EXERCISE DETAILS:
Print every record below exactly as it stands.

Dataset items:
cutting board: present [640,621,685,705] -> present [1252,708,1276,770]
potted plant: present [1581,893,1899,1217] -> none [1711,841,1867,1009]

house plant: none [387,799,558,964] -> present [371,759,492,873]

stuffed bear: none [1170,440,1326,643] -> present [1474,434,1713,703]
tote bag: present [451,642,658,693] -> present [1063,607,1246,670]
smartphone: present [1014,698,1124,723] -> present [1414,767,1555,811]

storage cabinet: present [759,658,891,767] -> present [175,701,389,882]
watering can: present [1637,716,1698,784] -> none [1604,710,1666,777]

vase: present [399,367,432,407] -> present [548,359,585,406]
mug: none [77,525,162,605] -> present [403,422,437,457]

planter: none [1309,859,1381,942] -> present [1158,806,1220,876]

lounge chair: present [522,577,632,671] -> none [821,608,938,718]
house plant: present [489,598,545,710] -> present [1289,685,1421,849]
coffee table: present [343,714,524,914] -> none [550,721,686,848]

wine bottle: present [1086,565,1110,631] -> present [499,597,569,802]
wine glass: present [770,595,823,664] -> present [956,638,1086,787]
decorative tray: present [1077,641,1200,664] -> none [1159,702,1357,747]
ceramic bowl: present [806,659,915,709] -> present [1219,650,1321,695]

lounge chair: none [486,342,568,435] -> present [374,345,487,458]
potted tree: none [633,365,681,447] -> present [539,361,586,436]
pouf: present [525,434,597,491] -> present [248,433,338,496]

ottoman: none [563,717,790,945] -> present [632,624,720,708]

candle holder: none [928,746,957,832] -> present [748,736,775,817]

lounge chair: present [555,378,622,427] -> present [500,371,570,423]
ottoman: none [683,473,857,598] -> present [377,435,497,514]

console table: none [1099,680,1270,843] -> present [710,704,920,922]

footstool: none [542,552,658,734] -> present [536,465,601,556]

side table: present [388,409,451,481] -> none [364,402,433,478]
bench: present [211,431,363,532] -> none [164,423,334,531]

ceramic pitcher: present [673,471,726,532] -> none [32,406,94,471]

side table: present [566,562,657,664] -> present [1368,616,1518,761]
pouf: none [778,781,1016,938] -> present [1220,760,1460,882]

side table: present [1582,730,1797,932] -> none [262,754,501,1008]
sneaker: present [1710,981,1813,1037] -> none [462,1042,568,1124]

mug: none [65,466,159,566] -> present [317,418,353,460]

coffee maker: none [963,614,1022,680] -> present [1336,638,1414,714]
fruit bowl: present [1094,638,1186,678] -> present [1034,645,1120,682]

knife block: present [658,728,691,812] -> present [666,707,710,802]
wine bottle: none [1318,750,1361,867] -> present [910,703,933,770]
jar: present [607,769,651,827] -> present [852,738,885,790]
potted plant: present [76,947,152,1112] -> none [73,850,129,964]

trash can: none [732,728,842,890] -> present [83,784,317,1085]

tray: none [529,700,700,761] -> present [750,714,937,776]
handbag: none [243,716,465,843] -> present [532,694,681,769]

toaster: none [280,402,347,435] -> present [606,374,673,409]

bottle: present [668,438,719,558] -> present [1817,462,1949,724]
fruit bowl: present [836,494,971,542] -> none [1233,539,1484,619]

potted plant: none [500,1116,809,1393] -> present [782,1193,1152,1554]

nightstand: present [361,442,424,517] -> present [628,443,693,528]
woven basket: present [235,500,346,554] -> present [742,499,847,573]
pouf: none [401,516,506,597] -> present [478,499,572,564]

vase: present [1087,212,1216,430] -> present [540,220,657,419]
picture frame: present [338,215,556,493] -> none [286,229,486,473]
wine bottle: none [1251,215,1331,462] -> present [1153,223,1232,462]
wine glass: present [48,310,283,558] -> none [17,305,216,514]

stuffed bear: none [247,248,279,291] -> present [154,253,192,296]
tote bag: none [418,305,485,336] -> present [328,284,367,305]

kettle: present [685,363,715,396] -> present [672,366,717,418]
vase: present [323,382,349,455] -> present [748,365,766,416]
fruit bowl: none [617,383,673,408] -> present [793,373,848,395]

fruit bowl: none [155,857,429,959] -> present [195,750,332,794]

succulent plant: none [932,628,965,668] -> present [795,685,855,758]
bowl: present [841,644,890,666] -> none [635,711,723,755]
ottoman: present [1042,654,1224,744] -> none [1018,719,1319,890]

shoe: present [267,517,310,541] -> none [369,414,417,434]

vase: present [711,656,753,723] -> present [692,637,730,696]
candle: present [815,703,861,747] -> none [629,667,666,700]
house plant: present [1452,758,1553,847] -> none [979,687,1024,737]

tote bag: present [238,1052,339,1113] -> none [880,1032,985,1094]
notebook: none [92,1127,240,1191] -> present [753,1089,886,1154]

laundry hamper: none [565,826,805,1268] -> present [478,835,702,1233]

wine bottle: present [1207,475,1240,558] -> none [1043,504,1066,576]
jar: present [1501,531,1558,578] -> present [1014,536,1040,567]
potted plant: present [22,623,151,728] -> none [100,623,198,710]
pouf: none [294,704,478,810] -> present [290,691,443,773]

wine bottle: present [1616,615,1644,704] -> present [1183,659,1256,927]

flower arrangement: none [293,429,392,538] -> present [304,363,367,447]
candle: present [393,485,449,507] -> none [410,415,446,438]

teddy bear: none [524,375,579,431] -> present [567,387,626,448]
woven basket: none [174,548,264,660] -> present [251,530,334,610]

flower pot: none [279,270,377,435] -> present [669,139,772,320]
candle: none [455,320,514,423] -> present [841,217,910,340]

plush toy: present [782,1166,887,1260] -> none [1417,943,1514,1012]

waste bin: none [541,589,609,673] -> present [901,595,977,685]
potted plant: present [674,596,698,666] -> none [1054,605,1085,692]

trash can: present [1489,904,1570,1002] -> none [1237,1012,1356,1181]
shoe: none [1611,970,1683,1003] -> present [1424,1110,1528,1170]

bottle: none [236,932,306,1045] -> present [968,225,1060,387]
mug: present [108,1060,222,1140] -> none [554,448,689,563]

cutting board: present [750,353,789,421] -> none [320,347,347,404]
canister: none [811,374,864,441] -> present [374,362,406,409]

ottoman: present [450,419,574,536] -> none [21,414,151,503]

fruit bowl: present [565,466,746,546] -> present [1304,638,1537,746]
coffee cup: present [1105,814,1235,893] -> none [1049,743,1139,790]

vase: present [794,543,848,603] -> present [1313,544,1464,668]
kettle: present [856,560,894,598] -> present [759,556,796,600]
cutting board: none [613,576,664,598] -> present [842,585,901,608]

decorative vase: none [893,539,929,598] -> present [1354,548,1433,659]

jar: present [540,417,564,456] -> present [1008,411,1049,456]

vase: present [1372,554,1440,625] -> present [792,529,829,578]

ANSWER TO THE EXERCISE:
cutting board: present [640,621,685,705] -> present [1252,708,1276,770]
potted plant: present [1581,893,1899,1217] -> none [1711,841,1867,1009]

house plant: none [387,799,558,964] -> present [371,759,492,873]

stuffed bear: none [1170,440,1326,643] -> present [1474,434,1713,703]
tote bag: present [451,642,658,693] -> present [1063,607,1246,670]
smartphone: present [1014,698,1124,723] -> present [1414,767,1555,811]

storage cabinet: present [759,658,891,767] -> present [175,701,389,882]
watering can: present [1637,716,1698,784] -> none [1604,710,1666,777]

vase: present [399,367,432,407] -> present [548,359,585,406]
mug: none [77,525,162,605] -> present [403,422,437,457]

planter: none [1309,859,1381,942] -> present [1158,806,1220,876]

lounge chair: present [522,577,632,671] -> none [821,608,938,718]
house plant: present [489,598,545,710] -> present [1289,685,1421,849]
coffee table: present [343,714,524,914] -> none [550,721,686,848]

wine bottle: present [1086,565,1110,631] -> present [499,597,569,802]
wine glass: present [770,595,823,664] -> present [956,638,1086,787]
decorative tray: present [1077,641,1200,664] -> none [1159,702,1357,747]
ceramic bowl: present [806,659,915,709] -> present [1219,650,1321,695]

lounge chair: none [486,342,568,435] -> present [374,345,487,458]
potted tree: none [633,365,681,447] -> present [539,361,586,436]
pouf: present [525,434,597,491] -> present [248,433,338,496]

ottoman: none [563,717,790,945] -> present [632,624,720,708]

candle holder: none [928,746,957,832] -> present [748,736,775,817]

lounge chair: present [555,378,622,427] -> present [500,371,570,423]
ottoman: none [683,473,857,598] -> present [377,435,497,514]

console table: none [1099,680,1270,843] -> present [710,704,920,922]

footstool: none [542,552,658,734] -> present [536,465,601,556]

side table: present [388,409,451,481] -> none [364,402,433,478]
bench: present [211,431,363,532] -> none [164,423,334,531]

ceramic pitcher: present [673,471,726,532] -> none [32,406,94,471]

side table: present [566,562,657,664] -> present [1368,616,1518,761]
pouf: none [778,781,1016,938] -> present [1220,760,1460,882]

side table: present [1582,730,1797,932] -> none [262,754,501,1008]
sneaker: present [1710,981,1813,1037] -> none [462,1042,568,1124]

mug: none [65,466,159,566] -> present [317,418,353,460]

coffee maker: none [963,614,1022,680] -> present [1336,638,1414,714]
fruit bowl: present [1094,638,1186,678] -> present [1034,645,1120,682]

knife block: present [658,728,691,812] -> present [666,707,710,802]
wine bottle: none [1318,750,1361,867] -> present [910,703,933,770]
jar: present [607,769,651,827] -> present [852,738,885,790]
potted plant: present [76,947,152,1112] -> none [73,850,129,964]

trash can: none [732,728,842,890] -> present [83,784,317,1085]

tray: none [529,700,700,761] -> present [750,714,937,776]
handbag: none [243,716,465,843] -> present [532,694,681,769]

toaster: none [280,402,347,435] -> present [606,374,673,409]

bottle: present [668,438,719,558] -> present [1817,462,1949,724]
fruit bowl: present [836,494,971,542] -> none [1233,539,1484,619]

potted plant: none [500,1116,809,1393] -> present [782,1193,1152,1554]

nightstand: present [361,442,424,517] -> present [628,443,693,528]
woven basket: present [235,500,346,554] -> present [742,499,847,573]
pouf: none [401,516,506,597] -> present [478,499,572,564]

vase: present [1087,212,1216,430] -> present [540,220,657,419]
picture frame: present [338,215,556,493] -> none [286,229,486,473]
wine bottle: none [1251,215,1331,462] -> present [1153,223,1232,462]
wine glass: present [48,310,283,558] -> none [17,305,216,514]

stuffed bear: none [247,248,279,291] -> present [154,253,192,296]
tote bag: none [418,305,485,336] -> present [328,284,367,305]

kettle: present [685,363,715,396] -> present [672,366,717,418]
vase: present [323,382,349,455] -> present [748,365,766,416]
fruit bowl: none [617,383,673,408] -> present [793,373,848,395]

fruit bowl: none [155,857,429,959] -> present [195,750,332,794]

succulent plant: none [932,628,965,668] -> present [795,685,855,758]
bowl: present [841,644,890,666] -> none [635,711,723,755]
ottoman: present [1042,654,1224,744] -> none [1018,719,1319,890]

shoe: present [267,517,310,541] -> none [369,414,417,434]

vase: present [711,656,753,723] -> present [692,637,730,696]
candle: present [815,703,861,747] -> none [629,667,666,700]
house plant: present [1452,758,1553,847] -> none [979,687,1024,737]

tote bag: present [238,1052,339,1113] -> none [880,1032,985,1094]
notebook: none [92,1127,240,1191] -> present [753,1089,886,1154]

laundry hamper: none [565,826,805,1268] -> present [478,835,702,1233]

wine bottle: present [1207,475,1240,558] -> none [1043,504,1066,576]
jar: present [1501,531,1558,578] -> present [1014,536,1040,567]
potted plant: present [22,623,151,728] -> none [100,623,198,710]
pouf: none [294,704,478,810] -> present [290,691,443,773]

wine bottle: present [1616,615,1644,704] -> present [1183,659,1256,927]

flower arrangement: none [293,429,392,538] -> present [304,363,367,447]
candle: present [393,485,449,507] -> none [410,415,446,438]

teddy bear: none [524,375,579,431] -> present [567,387,626,448]
woven basket: none [174,548,264,660] -> present [251,530,334,610]

flower pot: none [279,270,377,435] -> present [669,139,772,320]
candle: none [455,320,514,423] -> present [841,217,910,340]

plush toy: present [782,1166,887,1260] -> none [1417,943,1514,1012]

waste bin: none [541,589,609,673] -> present [901,595,977,685]
potted plant: present [674,596,698,666] -> none [1054,605,1085,692]

trash can: present [1489,904,1570,1002] -> none [1237,1012,1356,1181]
shoe: none [1611,970,1683,1003] -> present [1424,1110,1528,1170]

bottle: none [236,932,306,1045] -> present [968,225,1060,387]
mug: present [108,1060,222,1140] -> none [554,448,689,563]

cutting board: present [750,353,789,421] -> none [320,347,347,404]
canister: none [811,374,864,441] -> present [374,362,406,409]

ottoman: present [450,419,574,536] -> none [21,414,151,503]

fruit bowl: present [565,466,746,546] -> present [1304,638,1537,746]
coffee cup: present [1105,814,1235,893] -> none [1049,743,1139,790]

vase: present [794,543,848,603] -> present [1313,544,1464,668]
kettle: present [856,560,894,598] -> present [759,556,796,600]
cutting board: none [613,576,664,598] -> present [842,585,901,608]

decorative vase: none [893,539,929,598] -> present [1354,548,1433,659]

jar: present [540,417,564,456] -> present [1008,411,1049,456]

vase: present [1372,554,1440,625] -> present [792,529,829,578]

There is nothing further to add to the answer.